Unnamed: 0,COUNTRY,POP,GDP,CONT,AREA_SQUARE_KM,SIZE,DENSITY
0,China,1398.72,12234.78,Asia,9596960.0,Large,145.746153
1,India,1351.16,2575.67,Asia,3287260.0,Large,411.029246
2,US,329.74,19485.39,N.America,9833520.0,Large,33.532245
3,Indonesia,268.07,1015.54,Asia,1910930.0,Large,140.28248
4,Brazil,210.32,2055.51,S.America,8515770.0,Large,24.697708
5,Pakistan,205.71,302.14,Asia,881910.0,Small,233.255094
6,Nigeria,200.96,375.77,Africa,923770.0,Small,217.543328
7,Bangladesh,167.09,245.63,Asia,147570.0,Small,1132.276208
8,Russia,146.79,1530.75,,17098250.0,Large,8.585089
9,Mexico,126.58,1158.23,N.America,1964380.0,Large,64.437634


**Final task 2**: What continent has the countries with the largest density of population on average?

In [55]:
for cont in df_countries['CONT'].unique():
    average_density = df_countries.loc[df_countries['CONT'] == cont, 'DENSITY'].mean()
    print(f'{cont}: {average_density}/km2')

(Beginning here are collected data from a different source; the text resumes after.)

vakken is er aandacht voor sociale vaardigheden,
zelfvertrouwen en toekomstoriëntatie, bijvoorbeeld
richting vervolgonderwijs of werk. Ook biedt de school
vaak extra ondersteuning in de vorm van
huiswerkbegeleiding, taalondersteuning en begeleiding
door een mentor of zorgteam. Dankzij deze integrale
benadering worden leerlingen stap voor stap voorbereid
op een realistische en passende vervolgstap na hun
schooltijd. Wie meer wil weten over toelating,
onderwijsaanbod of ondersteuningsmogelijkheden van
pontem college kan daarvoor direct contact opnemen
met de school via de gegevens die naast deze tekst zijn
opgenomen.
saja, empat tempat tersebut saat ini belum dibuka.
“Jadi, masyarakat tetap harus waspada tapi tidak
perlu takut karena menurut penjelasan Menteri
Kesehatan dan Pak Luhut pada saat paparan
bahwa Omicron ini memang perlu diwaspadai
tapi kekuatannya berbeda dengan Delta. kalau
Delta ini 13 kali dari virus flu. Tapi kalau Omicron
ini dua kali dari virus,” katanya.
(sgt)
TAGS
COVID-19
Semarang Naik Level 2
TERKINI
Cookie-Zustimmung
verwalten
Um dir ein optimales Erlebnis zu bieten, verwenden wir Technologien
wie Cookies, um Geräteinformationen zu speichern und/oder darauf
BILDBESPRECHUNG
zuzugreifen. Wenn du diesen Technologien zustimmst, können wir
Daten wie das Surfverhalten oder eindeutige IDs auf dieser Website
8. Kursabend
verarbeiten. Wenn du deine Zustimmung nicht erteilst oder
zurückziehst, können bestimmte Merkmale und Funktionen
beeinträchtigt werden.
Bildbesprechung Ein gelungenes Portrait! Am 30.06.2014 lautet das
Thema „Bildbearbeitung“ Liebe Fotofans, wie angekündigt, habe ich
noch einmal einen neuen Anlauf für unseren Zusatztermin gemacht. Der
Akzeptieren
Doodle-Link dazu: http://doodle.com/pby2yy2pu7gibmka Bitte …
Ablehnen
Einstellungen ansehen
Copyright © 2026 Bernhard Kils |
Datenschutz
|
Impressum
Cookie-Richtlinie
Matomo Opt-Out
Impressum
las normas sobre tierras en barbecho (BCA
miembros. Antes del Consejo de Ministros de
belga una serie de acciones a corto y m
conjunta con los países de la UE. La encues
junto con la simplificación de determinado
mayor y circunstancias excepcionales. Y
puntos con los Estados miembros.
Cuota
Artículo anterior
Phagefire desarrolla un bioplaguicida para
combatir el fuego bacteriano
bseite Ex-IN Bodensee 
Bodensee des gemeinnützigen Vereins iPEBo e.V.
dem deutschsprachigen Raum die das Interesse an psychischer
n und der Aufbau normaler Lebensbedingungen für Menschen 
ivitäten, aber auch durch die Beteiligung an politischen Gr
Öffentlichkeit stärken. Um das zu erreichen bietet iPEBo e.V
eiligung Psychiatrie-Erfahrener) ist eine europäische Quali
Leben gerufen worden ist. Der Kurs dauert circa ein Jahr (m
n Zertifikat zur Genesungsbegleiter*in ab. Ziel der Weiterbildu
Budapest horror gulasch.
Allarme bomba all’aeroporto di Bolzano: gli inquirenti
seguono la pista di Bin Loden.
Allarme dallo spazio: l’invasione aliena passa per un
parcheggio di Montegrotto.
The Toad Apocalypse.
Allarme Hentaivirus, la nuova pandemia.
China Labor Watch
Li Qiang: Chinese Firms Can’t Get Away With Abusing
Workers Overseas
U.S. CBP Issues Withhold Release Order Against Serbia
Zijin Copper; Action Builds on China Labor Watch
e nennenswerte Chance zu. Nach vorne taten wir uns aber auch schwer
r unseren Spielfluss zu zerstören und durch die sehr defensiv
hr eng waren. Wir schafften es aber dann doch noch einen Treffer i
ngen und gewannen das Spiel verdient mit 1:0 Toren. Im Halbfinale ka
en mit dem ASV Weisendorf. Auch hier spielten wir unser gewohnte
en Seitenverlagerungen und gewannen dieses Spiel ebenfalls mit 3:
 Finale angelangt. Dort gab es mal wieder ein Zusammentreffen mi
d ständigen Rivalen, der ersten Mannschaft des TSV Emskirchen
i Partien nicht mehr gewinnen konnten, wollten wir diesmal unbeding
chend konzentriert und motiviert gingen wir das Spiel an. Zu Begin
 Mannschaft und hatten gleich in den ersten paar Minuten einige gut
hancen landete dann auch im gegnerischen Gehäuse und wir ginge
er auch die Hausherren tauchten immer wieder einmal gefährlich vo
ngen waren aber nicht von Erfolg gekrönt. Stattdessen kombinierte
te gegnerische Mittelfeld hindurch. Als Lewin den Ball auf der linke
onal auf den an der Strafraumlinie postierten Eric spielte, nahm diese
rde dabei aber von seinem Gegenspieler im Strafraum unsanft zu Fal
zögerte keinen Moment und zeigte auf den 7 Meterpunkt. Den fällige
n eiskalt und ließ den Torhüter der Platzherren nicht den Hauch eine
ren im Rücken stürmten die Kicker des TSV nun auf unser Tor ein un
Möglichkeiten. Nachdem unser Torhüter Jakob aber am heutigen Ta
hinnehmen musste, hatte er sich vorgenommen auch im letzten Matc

Asia: 343.3330397419764/km2
N.America: 33.91155015748475/km2
S.America: 20.430424946768476/km2
Africa: 117.87845141702667/km2
nan: nan/km2
Europe: 202.8424191908284/km2
Oceania: 3.3112238397716074/km2


**Final task 3**: Why is it however not scientifically valid to answer this previous research question with our dataset?

- the data we have is not exhaustive, we don't have all the continents and we don't have all the countries for each continent
- some countries are transcontinental such as Russia or Turkey, we need a strategy to attribute a continent to them

---

## 8. Open tasks

Tasks are more time-consuming and open-ended than exercises and allow you to go much deeper in the mastery of the content. We do not expect you to finish all of them in the lab, but they can be good toy problems to practice with.

**Open task 1**: Load the [Penguin dataset](https://github.com/allisonhorst/palmerpenguins) and try to perform similar data manipulations as what we have seen on it.

In [None]:
# The Penguin dataset can be loaded with seaborn (data visualisation library for Python)
# We will use this library more in depth in later labs

import seaborn as sns

df_penguins = sns.load_dataset('penguins')
df_penguins

Unnamed: 0,species,island,bill_length_mm,bill_depth_mm,flipper_length_mm,body_mass_g,sex
0,Adelie,Torgersen,39.1,18.7,181.0,3750.0,Male
1,Adelie,Torgersen,39.5,17.4,186.0,3800.0,Female
2,Adelie,Torgersen,40.3,18.0,195.0,3250.0,Female
3,Adelie,Torgersen,,,,,
4,Adelie,Torgersen,36.7,19.3,193.0,3450.0,Female
...,...,...,...,...,...,...,...
339,Gentoo,Biscoe,,,,,
340,Gentoo,Biscoe,46.8,14.3,215.0,4850.0,Female
341,Gentoo,Biscoe,50.4,15.7,222.0,5750.0,Male
342,Gentoo,Biscoe,45.2,14.8,212.0,5200.0,Female


**Open task 2**: Get familiar with the `pivot()` and `melt()` functions from Pandas.